– Что ты думаешь обо всем этом, Херншоу, о нашей несчастной планете? Уцелеет ли она? Сомневаюсь. Кем ты стал, стоиком в конце концов? Nil admirari[13], да?
– Нет, – ответил Джерард. – Я не стоик. Вы обвинили меня в отсутствии честолюбия. Я слишком честолюбив, чтобы просто быть стоиком.
– Ты имеешь в виду нравственное честолюбие?
– Пожалуй… да.
– Ты испорчен христианством, – сказал Левквист. – То, что ты принимаешь за платонизм, есть старая мягкосердечная мазохистская христианская иллюзия. Святой Августин опошлил твоего Платона. В тебе нет жесткой основы. Райдерхуд, которого ты презираешь…
– Я не презираю.
– Райдерхуд тверже тебя, тверже.

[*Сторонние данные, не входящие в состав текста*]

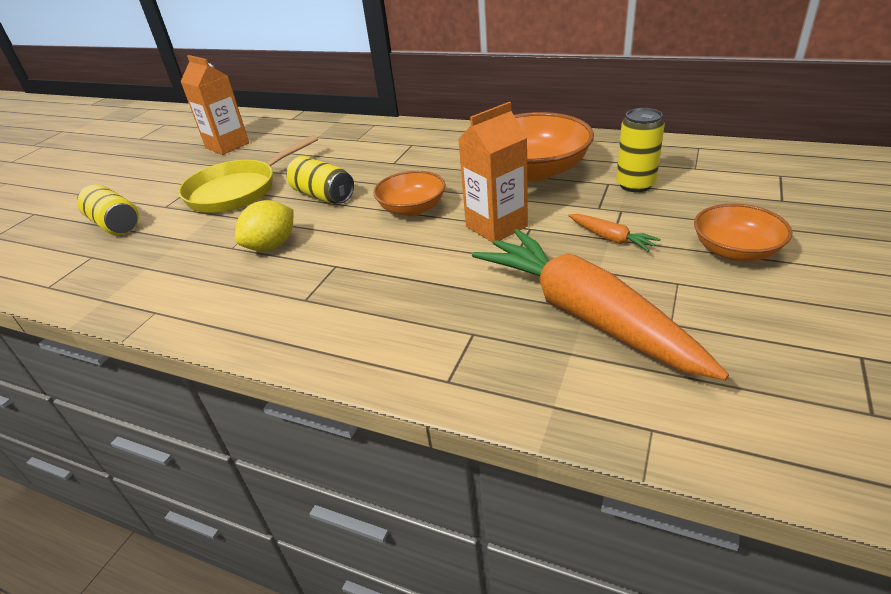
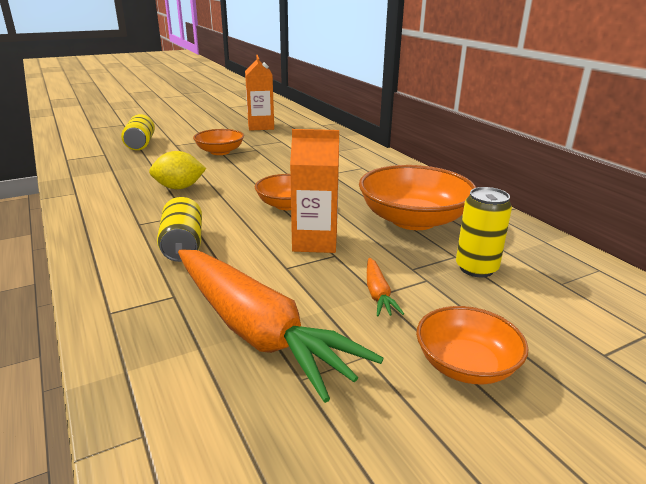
camera: 35 degrees right, 10 degrees down
(237, 191) = (220, 152): yellow pan -> orange bowl
(323, 195) = (254, 174): yellow can -> yellow can (183, 245)
(585, 314) = (256, 331): orange carrot -> orange carrot turned 135 degrees clockwise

Твое «нравственное честолюбие», или как там ты называешь свой эгоистический оптимизм, – это просто старая ложь христианского спасения: можно, мол, избавиться от себя прежнего и стать достойным человеком, просто думая об этом: и когда будешь сидеть и упиваться своей мечтой, почувствуешь, что уже изменился и больше ничего не требуется делать – и вот уже ты счастлив в своей лжи.

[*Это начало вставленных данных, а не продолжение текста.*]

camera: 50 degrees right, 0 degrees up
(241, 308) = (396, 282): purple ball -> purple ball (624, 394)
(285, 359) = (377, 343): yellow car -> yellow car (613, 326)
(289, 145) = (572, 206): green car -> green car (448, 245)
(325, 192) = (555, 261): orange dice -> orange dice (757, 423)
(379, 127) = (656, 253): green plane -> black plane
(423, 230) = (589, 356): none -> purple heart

Джерард, которому приходилось выслушивать подобные тирады, подумал: как прав Левквист, как проницателен, он знает, что все это ему тоже приходило в голову. И легкомысленно заметил:
– Что ж, по крайней мере, счастлив, это ли не замечательно?
Левквист сморщил толстые губы, отчего его лицо превратилось в маску отвращения.
– Хорошо-хорошо, молчу, – поспешил сказать Джерард.
Левквист продолжал:
– Мне уже недолго осталось. В этом нет ничего постыдного, старость – известный феномен. Разница лишь в том, что сегодня всем недолго осталось.
– Да, – согласился Джерард, подумав: «Пусть так считает, если это утешает его».
– Сейчас любая мысль, если она не пессимистична, лжива.
– Но вы говорили, что так было всегда?
– Да. Только теперь это вынуждены признать все мыслящие люди, это единственно возможная позиция. Мужество, стойкость, честность – вот добродетели. И понимание, что из всех тварей живых, пресмыкающихся между небом и землей, мы – самые ничтожные.
– Но вы не унываете, сэр!
Левквист улыбнулся. Его темно-голубые с коричневыми крапинками глаза влажно блеснули среди сухих морщин, как у ископаемого ящера, он покачал огромной стриженой головой и улыбнулся демонически:
– Это ты не унываешь, всегда был оптимистом, неизменно надеешься, что в последний момент за тобой пришлют трирему.
Джерард одобрительно кивнул. Метафора ему понравилась.
– Но, увы. Человек вечно смертен, он и думает подчас, а задумавшись, за сердце он хватается тотчас[14].
Левквист приложил крупную морщинистую руку к нагрудному карману потертой вельветовой куртки. Живя среди шедевров мировой поэзии, он хранил трогательную привязанность к А. Э. Хаусману.
В дверь постучали.
– Еще один, – сказал Левквист, – Ну, иди! Поклон от меня отцу. И многоуважаемой Роуз. Недолго мы поговорили, заглядывай еще, не дожидайся очередного подобного повода, чтобы навестить старика.
Джерард встал. Как уже бывало не раз, ему страстно захотелось обойти стол, сжать руки Левквиста, может, поцеловать их, может, даже преклонить перед ним колени. Дозволяет ли классический ритуал почтительного коленопреклонения подобный жест, достаточно ли он формален, чтобы не быть отвергнутым как неуклюжее проявление сентиментальности? И как прежде, он засомневался, а потом подавил свой порыв. Понял ли Левквист его чувства, нежность их и силу? Он не был уверен. И ограничился поклоном.
Левквист прорычал разрешение войти. Назвал имя.
Джерард разминулся в дверях с сорокалетним розовощеком. Мучительно сожалея, что не удалось проститься более тепло, он спустился с крыльца.